Foucoult Sarkacı gibi sonlardan başlıyor kitap ve yetenekli ama “kaybeden” biri olan Commoli'nin iki ayını anlatıyor. Simei diye bir gazeteci, hayırsever bir işadamı tarafında çıkarılacak – aslında hiç bir zaman çıkarılmayacak- Yarın isimli bir gazetenin sorumluluğunu teklif ediyor Commoli'ye. 12 ay için 12 sıfır sayı basılacak. Ve sonunda Commoli bu gazetenin hazırlanma hikayesini içeren bir kitap yazacak. 

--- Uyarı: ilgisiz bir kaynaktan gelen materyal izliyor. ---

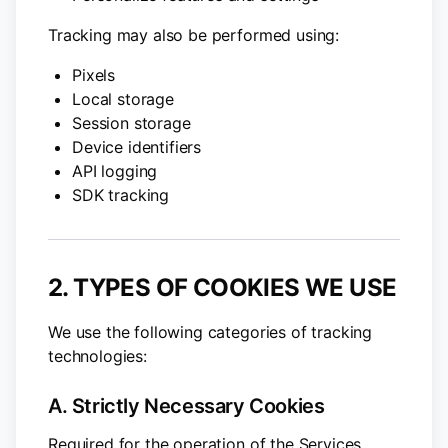
Tracking may also be performed using:
Pixels
Local storage
Session storage
Device identifiers
API logging
SDK tracking
2. TYPES OF COOKIES WE USE
We use the following categories of tracking
technologies:
A. Strictly Necessary Cookies
Required for the operation of the Services,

Evet, olaylar böyle başlıyor, ilgi çekici karakterler var gazetede ve ilk bölümlerde onlarla birlikte tüm pisliklerini öğreniyoruz işte bu gazetecilik işinin. Aslında o kadar çok manipülasyona maruz kalmışız ki şu ana kadar, çoğunun aslında bildiğimiz şeyler olduğunu görüp seviniyoruz. Neyse ki İnternet var diyoruz, Twitter vb. siteler var da, bize her söylenene inanmıyoruz. 

Aynı Foucoult Sarkacı gibi ortalarına doğru komplo teorileri üzerinden şekillenmeye başlıyor bu kitap da. Milano sokaklarını gezerken, bir anda kendinizi ikinci dünya savaşının sonundan itibaren başlayan bir olaylar zincirinde buluyorsunuz. Mussolini, Gladio, Stay Behind, Vatikan, Aldo Moro Arjantin vb. derken kitap bitiyor ve sonlardaki şu paragraf (#38652964) ile 90'ların İtalya'sı ile aslında fazla bir farkımız olmadığını düşünüyorsunuz.

Foucoult Sarkacı gibi tamlamasını bolca kullandım biliyorum, ama elbette o kadar yoğun değil bu roman, topu topu 176 sayfacık. Ama hakkını vererek okursanız – ben Bagnera sokağında gezdim mesela Google Street View'de- çok güzel bir tecrübe oluyor bu kitap da. Çeviri kötü değil,Umberto Eco'nun kıvrak diline uyum sağlamış. Kitap boyunca bilgi sağanağına tutulmanıza rağmen hiç sıkılmıyorsunuz anlatımdan.

Bazı arkadaşların söylediği gibi Umberto Eco'ya başlamak için iyi bir kitap olabilir kendisinin bu son eseri. Ama en iyisini, en zorlusunu tercih ederseniz her zaman için Foucoult Sarkacı'nı önerebilirim size. İyi okumalar.